In December, The Town Council passed a charter bill, expecting the General Assembly to approve the move of Herndon’s elections from the spring to November.
After unanimous support from the Virginia Senate, the House of Delegates surprised Herndon by killing the bill in committee last month.
The Town Council has put the election debate back on its agenda on Tuesday, March 3 (after the Connection’s presstime) and for an additional public hearing on March 10. The Council held four public hearings late last year.
HUNDREDS OF CITIZENS voiced feedback to the Herndon Town Council, which voted on Dec. 9, 2014 to move town elections from May to November.
“It was an unprecedented amount of research, and weeks and weeks of conversation,” said Councilmember Grace Wolf. “We sent a postcard to every single house in town.”

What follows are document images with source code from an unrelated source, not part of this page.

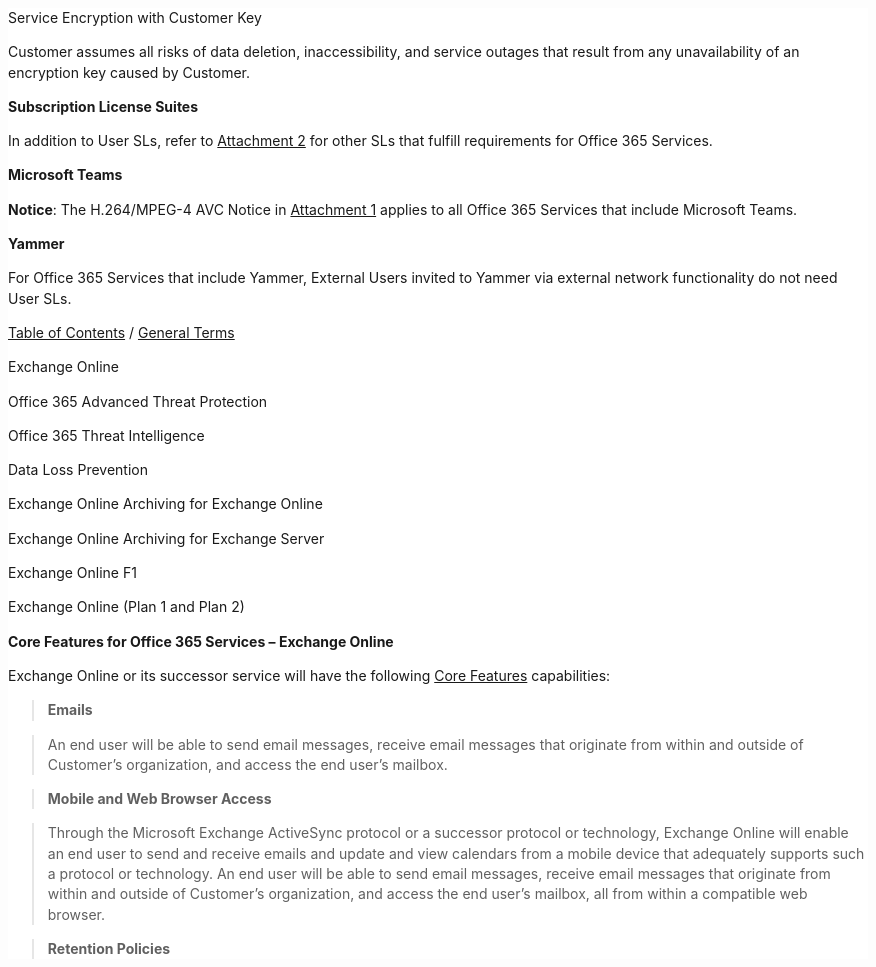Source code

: Service Encryption with Customer Key

Customer assumes all risks of data deletion, inaccessibility, and service
outages that result from any unavailability of an encryption key caused by
Customer.

**Subscription License Suites**

In addition to User SLs, refer to [Attachment 2](#Attachment2) for other SLs
that fulfill requirements for Office 365 Services.

**Microsoft Teams**

**Notice**: The H.264/MPEG-4 AVC Notice in [Attachment 1](#Attachment1) applies
to all Office 365 Services that include Microsoft Teams.

**Yammer**

For Office 365 Services that include Yammer, External Users invited to Yammer
via external network functionality do not need User SLs.

[Table of Contents](#TableofContents) / [General Terms](#GeneralTerms)

Exchange Online

Office 365 Advanced Threat Protection

Office 365 Threat Intelligence

Data Loss Prevention

Exchange Online Archiving for Exchange Online

Exchange Online Archiving for Exchange Server

Exchange Online F1

Exchange Online (Plan 1 and Plan 2)

**Core Features for Office 365 Services – Exchange Online**

Exchange Online or its successor service will have the following [Core
Features](#CoreFeaturesforOffice365Services) capabilities:

>   **Emails**

>   An end user will be able to send email messages, receive email messages that
>   originate from within and outside of Customer’s organization, and access the
>   end user’s mailbox.

>   **Mobile and Web Browser Access**

>   Through the Microsoft Exchange ActiveSync protocol or a successor protocol
>   or technology, Exchange Online will enable an end user to send and receive
>   emails and update and view calendars from a mobile device that adequately
>   supports such a protocol or technology. An end user will be able to send
>   email messages, receive email messages that originate from within and
>   outside of Customer’s organization, and access the end user’s mailbox, all
>   from within a compatible web browser.

>   **Retention Policies**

Some residents said town elections should be separate from federal and state elections to allow focus on town issues. Some residents and councilmembers Mitchell and David Kirby suggested making the debate a referendum, allowing the town’s voters to decide. And some supported the move, especially supporting any change that would increase voter turnout.
Council voted 4-2, with one councilmember voting “present,” to move the election to November.
Increasing voter turnout was the primary motivation. At Herndon precincts, between 75-80 percent of registered voters turned out for the November 2012 presidential election year, and approximately 38-45 percent turned out during the midterm elections in November 2010, according to town records. In general, 20-25 percent of registered voters turnout for May elections.
Virginia’s General Assembly passed the request of four other towns, Buchanan, Branchville, Luray and Montross, to move elections to November during this year’s session.
“The question has been asked, why was Herndon treated differently?” said Mitchell.
“To me, the answer is simple. Herndon is not the town of Branchville, it is not the Town of Buchanan, it is not the town of Luray, it's not the town of Montross.”
“The four towns sent their charter bills to the General Assembly with unanimous support from their respective Councils,” Mitchell said.
Not true, said Councilmember Sheila Olem.
“The town of Buchanan did not pass unanimously with its Town Council. They kind of remind me of Herndon, with five men and two women on the Council. The five women voted for November and the two men voted against,” she said.
“That was not an unanimous vote, but the House of Delegates did vote for it unanimously as did the Senate,” she said. “But not the Town of Herndon.”
Mitchell said he was glad Herndon was treated differently than the other four towns with different populations, different demographics and different costs for the elections per vote.
“We passed this with a 4-2-1 vote. In addition to lack of Council consensus, we also failed to have community consensus,” Mitchell said.
THE TOWN has the right to pass such a change by Ordinance, without support from the General Assembly and without a referendum.